The Shadow Sisters is the story of a young woman named Anjia from a small coastal village. She's been raised since she was five to become one of the sisters of the Temple of Kyrsma, the Goddess of Life and Light. In order to get in, there's a test...a dance she must perform. Anjia must pass this test, or die trying. Only everything she knew about the dance--and her entire life up to that moment--has been a lie.


In truth, Anjia will become of the Shadow Sisters, a group of assassins who serve the Khimital, a demon made of pure shadow who is the eternal enemy of Kyrsma. How the temple has been defiled in such a way so that it now serves the enemy of the Goddess it is named for is something that you'll have to read about when the book comes out. My expectation is that should be sometime in late 2023. But as with all dates this far out that is fluid and can change.


As for for the Shadow Sisters themselves, the Khimital has bound each of these women to his will and has the ability to control them by puppeteering them through their own shadows. They can either follow his orders, or have their own bodies betray them while they watch helplessly from within them. Either way, the blood will be, quite literally, on their hands.


Along the way, you'll get to know the other women of the temple. They are sisters in everything but actual blood. They are all stuck in the same situation after all, and come to rely on each other for they cannot tell anyone else about who and what they really are. The shadow controls even their voices when it so desires.
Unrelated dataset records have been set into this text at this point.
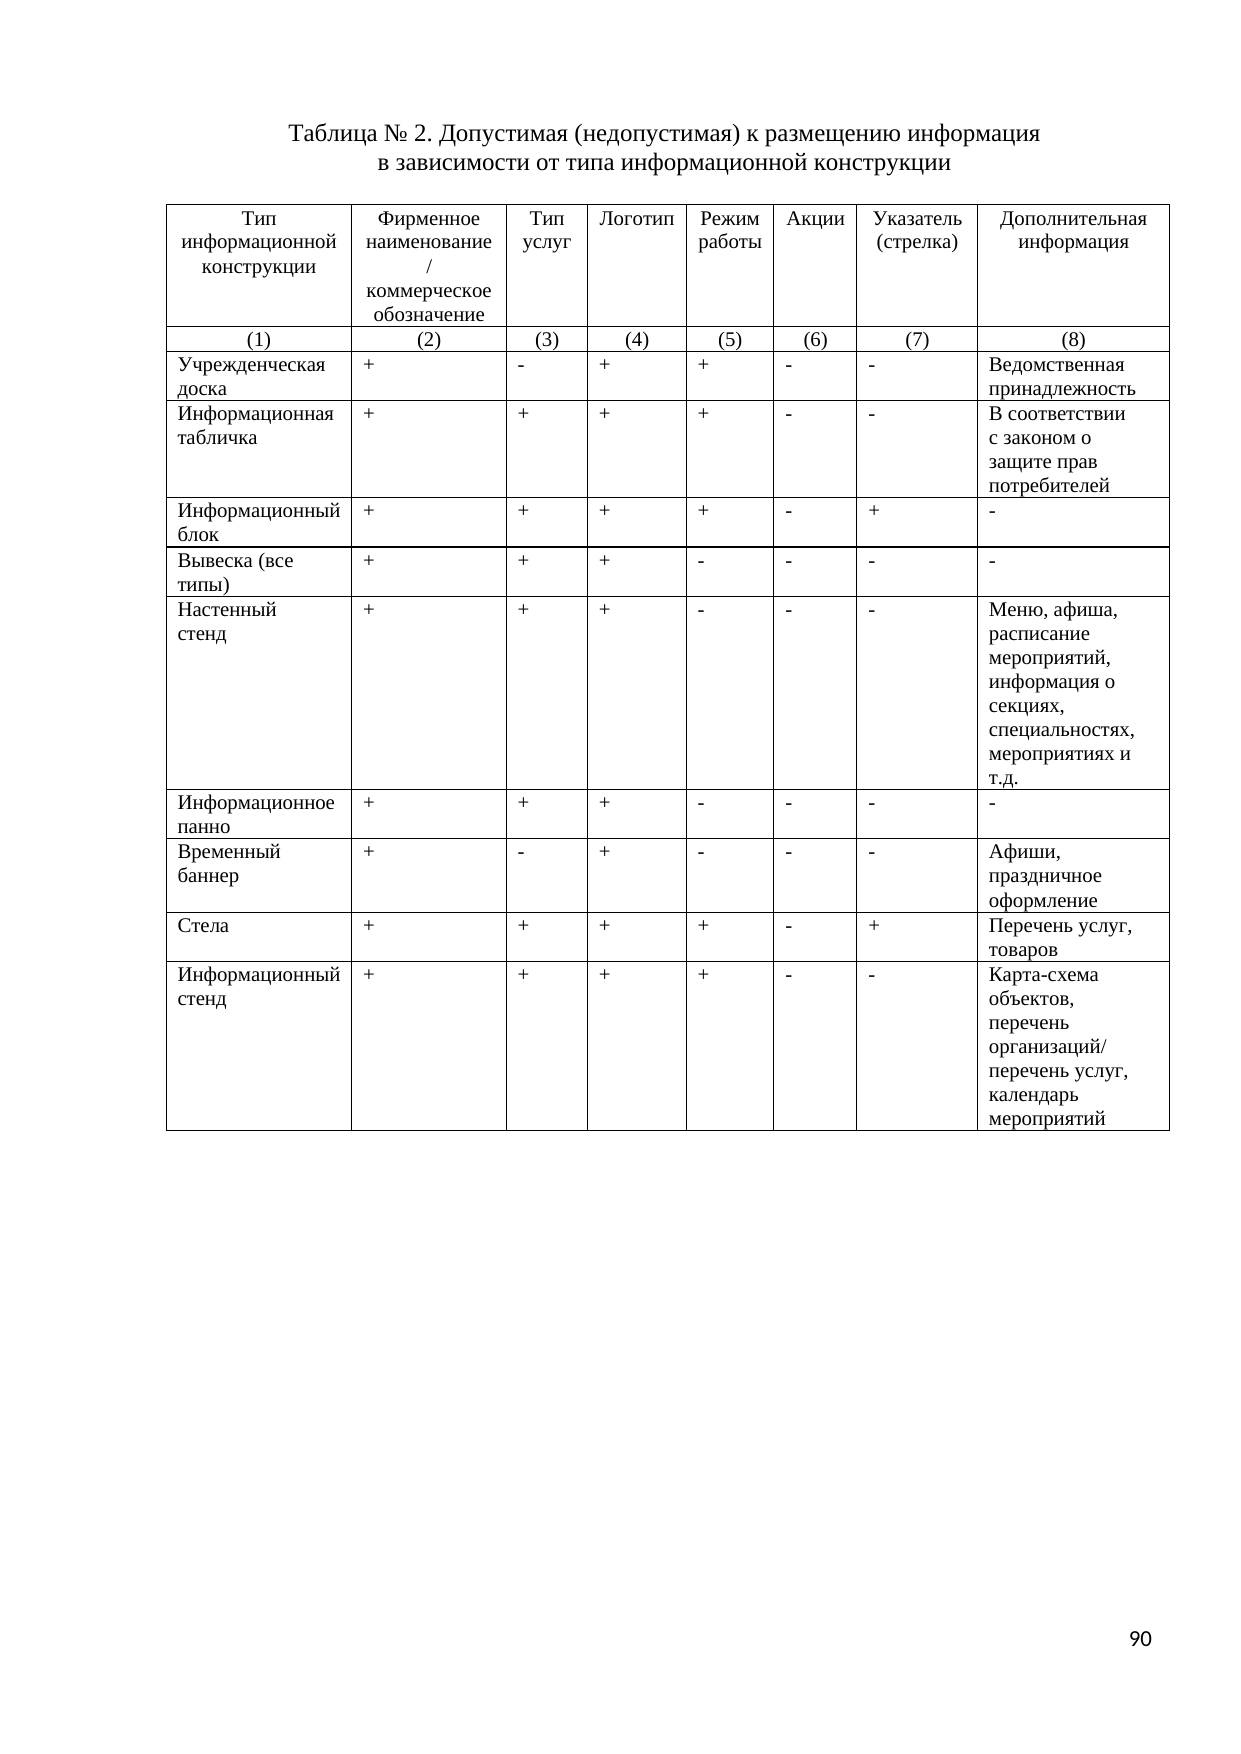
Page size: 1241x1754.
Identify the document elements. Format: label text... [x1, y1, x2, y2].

table_cell (5) [687, 327, 773, 351]
table_header Указатель (стрелка) [857, 205, 977, 326]
table_cell - [978, 548, 1169, 596]
table_cell + [687, 352, 773, 400]
table_cell + [687, 913, 773, 961]
table_header Тип услуг [507, 205, 587, 326]
table_cell - [978, 790, 1169, 838]
table_cell Информационная табличка [167, 401, 351, 497]
table_cell - [687, 597, 773, 789]
table_cell + [507, 597, 587, 789]
table_cell - [687, 548, 773, 596]
table_header Тип информационной конструкции [167, 205, 351, 326]
table_cell - [857, 548, 977, 596]
table_cell + [507, 913, 587, 961]
table_cell (1) [167, 327, 351, 351]
table_cell Учрежденческая доска [167, 352, 351, 400]
table_cell (4) [588, 327, 686, 351]
table_cell - [774, 913, 856, 961]
table_header Фирменное наименование/ коммерческое обозначение [352, 205, 506, 326]
table_cell + [588, 790, 686, 838]
table_cell + [352, 913, 506, 961]
table_cell + [507, 498, 587, 546]
table_cell - [774, 790, 856, 838]
table_cell В соответствии с законом о защите прав потребителей [978, 401, 1169, 497]
table_cell + [588, 913, 686, 961]
table_cell + [588, 839, 686, 912]
table_cell Временный баннер [167, 839, 351, 912]
table_cell + [588, 401, 686, 497]
text Таблица № 2. Допустимая (недопустимая) к размещению информация [177, 118, 1152, 147]
table_header Логотип [588, 205, 686, 326]
table_cell - [857, 401, 977, 497]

This is a story of personal horror for Anjia as she is slowly consumed by the darkness that controls her life. She begins the tale as an innocent young woman who slowly becomes more and more comfortable with the fate that has been forced upon her. Will she be able to escape this corruption and gain control of her life for the first time? That's still unknown. I'm expecting that there are tens of thousands of words still to come that I haven't written yet. But as usual, I'm writing this by the seat of my pants and I probably won't know those answers for a few months myself.


(And if you thought I was gonna tell you how it all ends in this blog post, well that's just silly. You should know better.)


Now, to be fair, light and shadow may sound like stand-ins for good and evil, but they're not exactly that. Light and shadow need balance in order for each to endure. The shadow needs the light. The light casts the shadow. But too much light can blind. It can burn life away. And despite everything Anjia and her sisters are going through, there is a true need for balance at play. The question is, do they truly provide the balance, or are they the thumb upon the scale?


There's also parallels to the conversation surrounding bodily autonomy in the real world to be found here--though certainly not in the same manner. The real world, as always, is far more important. However, this is a story that touches on the theme of personal freedom, or lack thereof--for if you don't have control of your own body, how can you truly be free? Some readers may choose to avoid such a tale, and I certainly understand why given the real world circumstances.


But if you're a reader of mine, you know I don't shy away from heavy topics, analogous as they may be. The Forbidden Scrolls Trilogy touches on ideas of racism and how the ability to dehumanize one group of people makes it easy to dehumanize them all. The Miranda Project is largely about one man's PTSD in the aftermath of prolonged brainwashing and torture. And The Stairs in the Woods tackles the themes regarding divorce, it's effect on the kids, as well as grief.


Well, to be fair, all of my books touch on grief.


Either way, I'm excited to bring this story to you. It is very different from anything else I've put out before, and that alone is exciting. But I really do love this story and where it's going. I hope you will too.